À espera cá fora, no pátio do Negócio, da galeria Zé dos Bois (ZDB), em Lisboa, espera-se que se abra a porta. Não é uma mera sala de espectáculos, é realmente uma casa e quem vem abrir a porta é a mulher que lá vive. É aqui que passa o dia todo, sozinha, a trabalhar: é Dona de Casa e o seu trabalho é esperar.

Dona de Casa, um monólogo de Esther Gerritsen, estreia este sábado e aí vai estar durante uma semana, encenado e interpretado por Raquel Castro. A actriz já tinha estado neste palco com Mariana Tengner Barros em Uma Retrospectiva, um trabalho mais inclinado para a performance do que para o texto dramatúrgico. Agora lança-se na sua primeira experiência como encenadora de uma peça de outro autor. “Sempre que lia e relia o texto sentia este ímpeto [de o interpretar] e a certa altura achei que fazia sentido ser eu a encená-lo: tinha um carinho tão grande por ele que achei difícil que alguém que viesse de fora abraçasse o projecto com tanto amor”, diz Raquel Castro.

Há cinco anos leu pela primeira vez Dona de Casa e ficou “fascinada” com o ritmo rápido da escrita, “em zapping”, e principalmente com os temas que levanta imediatamente, explica: a solidão de uma mulher que passa o dia sozinha em casa à espera do marido e a sua existência que se vai confundindo com a da casa, dos móveis e dos electrodomésticos - o universo em que vive e de que não sabe se quer sair.

“Estou sozinha com uma batata. Sozinhas formamos o universo”, diz esta mulher ao confrontar-se com todo o trabalho doméstico acabado e com a única pequena coisa que lhe falta fazer até à chegada do marido, umas horas depois: descascar uma só batata. “É quando ela descasca a última batata, nesse tempo todo até à chegada do marido que a vida acontece: os devaneios, as fantasias, os sonhos, a loucura, o querer ou não querer mudar de vida. Esperar é a vida dela”, conta a actriz.

E no entanto, para além dos seus devaneios, os poucos que nos mostra em uma hora em palco, não há muito que saibamos sobre esta mulher. Sabemos que tem esta rotina doméstica, tem o marido – “não tenho uma relação, tenho-o a ele”, explica – a casa, a televisão com o seu apresentador de talk shows, uma pessoa sensata, e com o apresentador de concursos, que incentiva os concorrentes a correrem riscos. “Se calhar ela é mais que isso, mas não tem oportunidade de o mostrar. Acho que ela encontrou um conforto nessa realidade”, diz a actriz, acrescentado que não há uma interpretação única para este monólogo – Raquel Castro, que conhece esta mulher há cinco anos e que se confrontou com ela numa residência artística de 22 de Maio a 20 de Junho na ZDB, diz que continua sem saber quem ela é.

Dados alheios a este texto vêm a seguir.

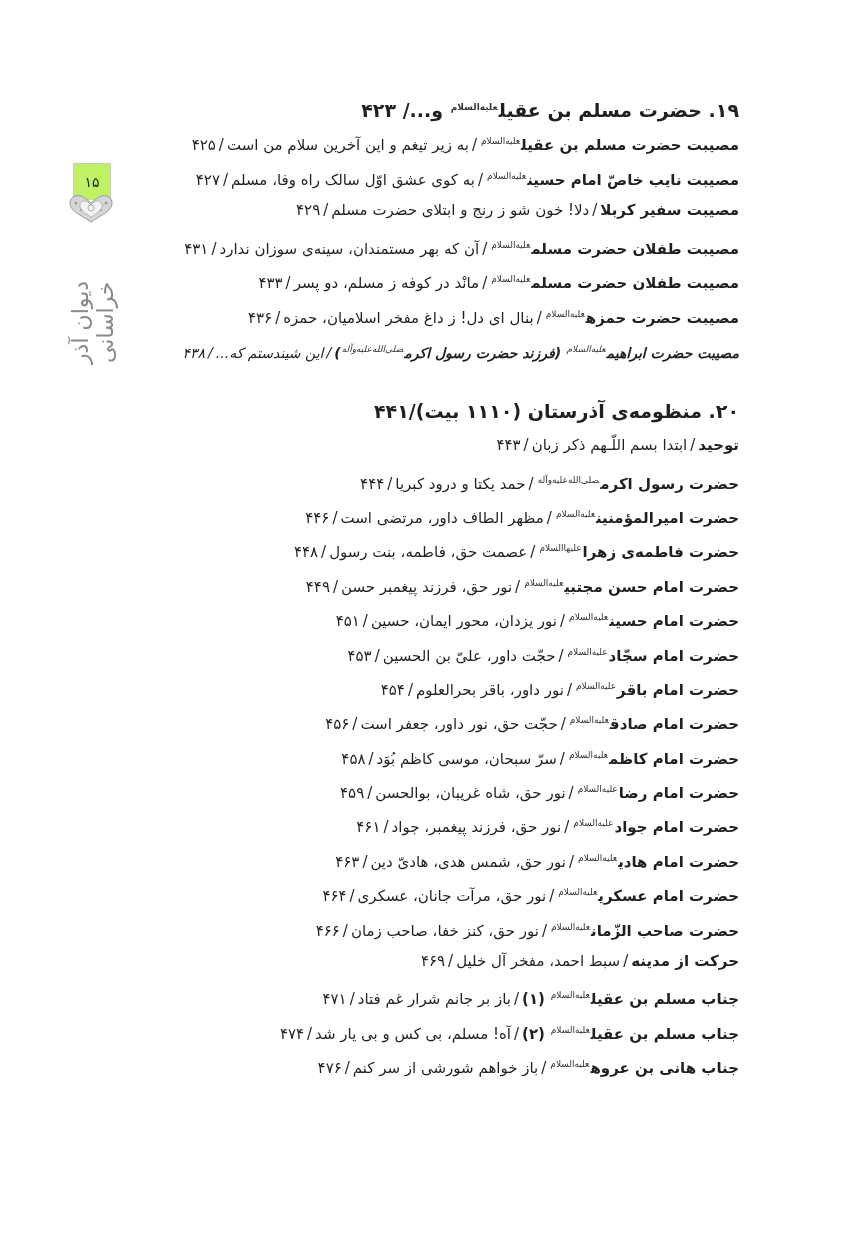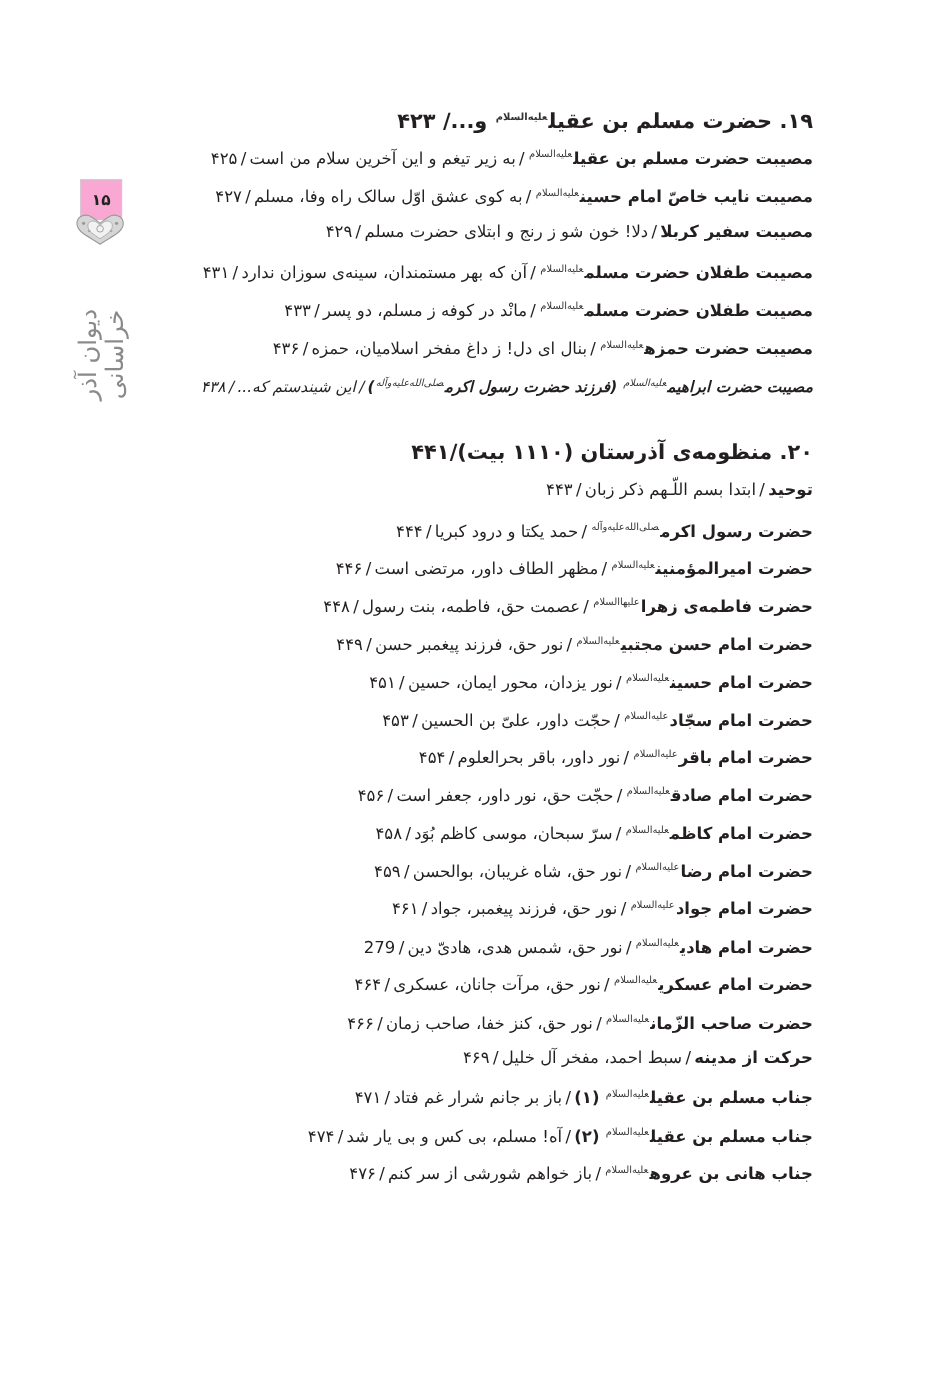--- a/index.html
+++ b/index.html
@@ -3,23 +3,23 @@
 <meta charset="utf-8">
 <style>
   html, body { margin: 0; padding: 0; background: #ffffff; }
   body { width: 851px; height: 1252px; position: relative; overflow: hidden;
          font-family: "DejaVu Sans", sans-serif; color: #231f20; }
   .page { position: absolute; left: 0; top: 0; width: 851px; height: 1252px; }
 
   
   .side { position: absolute; left: 40px; top: 163px; width: 70px; }
   .pnum-box { position: absolute; left: 33px; width: 36px; height: 36px;
-              border: 1px solid #c9c9c9; border-bottom: none; background: #f9a8d4;
+              border: 1px solid #c9c9c9; border-bottom: none; background: #bef264;
               display: flex; align-items: center; justify-content: center;
-              font-size: 14px; font-weight: bold; color: #222; }
+              font-size: 14px; font-weight: normal; color: #222; }
   .ornament { position: absolute; left: 27px; top: 30px; width: 48px; height: 30px; }
   .book-title { position: absolute; left: 30px; top: 74px; width: 46px; height: 170px;
                 writing-mode: vertical-rl; transform: rotate(180deg);
                 font-size: 22px; color: #8a8a8a; text-align: center;
                 display: flex; align-items: center; justify-content: center; }
 
   
   .content { position: absolute; right: 112px; top: 90px; width: 620px; direction: rtl; text-align: right; }
   .heading { font-size: 19px; font-weight: bold; height: 34px; line-height: 34px; white-space: nowrap; }
   .entry { font-size: 15px; height: 34.6px; line-height: 34.6px; white-space: nowrap; }
@@ -117,21 +117,21 @@
       <div class="entry">
         <span class="title-part">حضرت امام کاظم</span><span class="honor">علیه‌السلام</span><span class="sep">/</span><span>سرّ سبحان، موسی کاظم بُوَد</span><span class="sep">/</span><span>۴۵۸</span>
       </div>
       <div class="entry">
         <span class="title-part">حضرت امام رضا</span><span class="honor">علیه‌السلام</span><span class="sep">/</span><span>نور حق، شاه غریبان، بوالحسن</span><span class="sep">/</span><span>۴۵۹</span>
       </div>
       <div class="entry">
         <span class="title-part">حضرت امام جواد</span><span class="honor">علیه‌السلام</span><span class="sep">/</span><span>نور حق، فرزند پیغمبر، جواد</span><span class="sep">/</span><span>۴۶۱</span>
       </div>
       <div class="entry">
-        <span class="title-part">حضرت امام هادی</span><span class="honor">علیه‌السلام</span><span class="sep">/</span><span>نور حق، شمس هدی، هادیّ دین</span><span class="sep">/</span><span>279</span>
+        <span class="title-part">حضرت امام هادی</span><span class="honor">علیه‌السلام</span><span class="sep">/</span><span>نور حق، شمس هدی، هادیّ دین</span><span class="sep">/</span><span>۴۶۳</span>
       </div>
       <div class="entry">
         <span class="title-part">حضرت امام عسکری</span><span class="honor">علیه‌السلام</span><span class="sep">/</span><span>نور حق، مرآت جانان، عسکری</span><span class="sep">/</span><span>۴۶۴</span>
       </div>
       <div class="entry">
         <span class="title-part">حضرت صاحب الزّمان</span><span class="honor">علیه‌السلام</span><span class="sep">/</span><span>نور حق، کنز خفا، صاحب زمان</span><span class="sep">/</span><span>۴۶۶</span>
       </div>
       <div class="entry">
         <span class="title-part">حرکت از مدینه</span><span class="sep">/</span><span>سبط احمد، مفخر آل خلیل</span><span class="sep">/</span><span>۴۶۹</span>
       </div>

O trabalho doméstico que a dona de casa faz é “o trabalho imaterial das mulheres que é desvalorizado, mas que é essencial ao assegurar a continuidade das coisas”, diz Raquel Castro, recordando como isso a levou a pensar algumas questões essenciais relacionadas com o trabalho imaterial e criativo: “O que é o trabalho? O que é produzir? Ser produtivo é fazer aquilo que é palpável?”, questiona-se a actriz.

Foi a vida dos dias de hoje, muito ligada à vida nas cidades que orientou Raquel Castro na interpretação desta mulher: “estamos tão sozinhos, tantas vezes, numa cidade tão grande”. A par disto, a permanente sensação de se estar com outras pessoas: há no texto a fantasia de que se está sempre ligado a qualquer coisa e a televisão [em palco] é isso. Se o texto fosse escrito agora ela teria um computador com internet “, diz.

“Larguei o mundo dos pensamentos por qual vestido? Qual forma para o bolo?”, diz a dona de casa no seu lar cheio de azuis, verdes e amarelos eufóricos a que se juntam os sons da televisão sempre ligada. Tem tudo o que precisa: o descascador de vegetais, o abre-latas, a borrachinha para pôr no bule de chá para que não pingue – “só quero o meu aparador, não quero sonhos, não quero experiências maravilhosas”, acaba por dizer. “Ela quer e não quer”, explica Raquel Castro, “está a lutar um bocado consigo própria, isso para mim é evidente, e dá-me esperança. Ela pode vir a mudar”.

Para a actriz e encenadora, esta mudança que a dona de casa não sabe se quer ou não fazer leva-nos às questões de género, “a diferenças que nunca ficaram resolvidas” e que num “Portugal machista, com desigualdades muito grandes” é pertinente por continuar actual. “Se calhar não estava muito desperta para estas questões, mas comecei a reparar que todos os dias há notícias nos jornais sobre mulheres discriminadas. Ainda esta semana se soube que há empresas em que as mulheres não podem engravidar”, lembra a actriz que assume não gostar de se ver como “feminista”.

“Quando se fala em feminismo, quando se fala em luta de género, há sempre um estereótipo bafiento, mas a verdade é que há muitas coisas por resolver e por pensar. É importante trazer estas questões para o dia-a-dia, e torná-las mais banais”, diz. “Igualdade? Estamos muito longe disso”.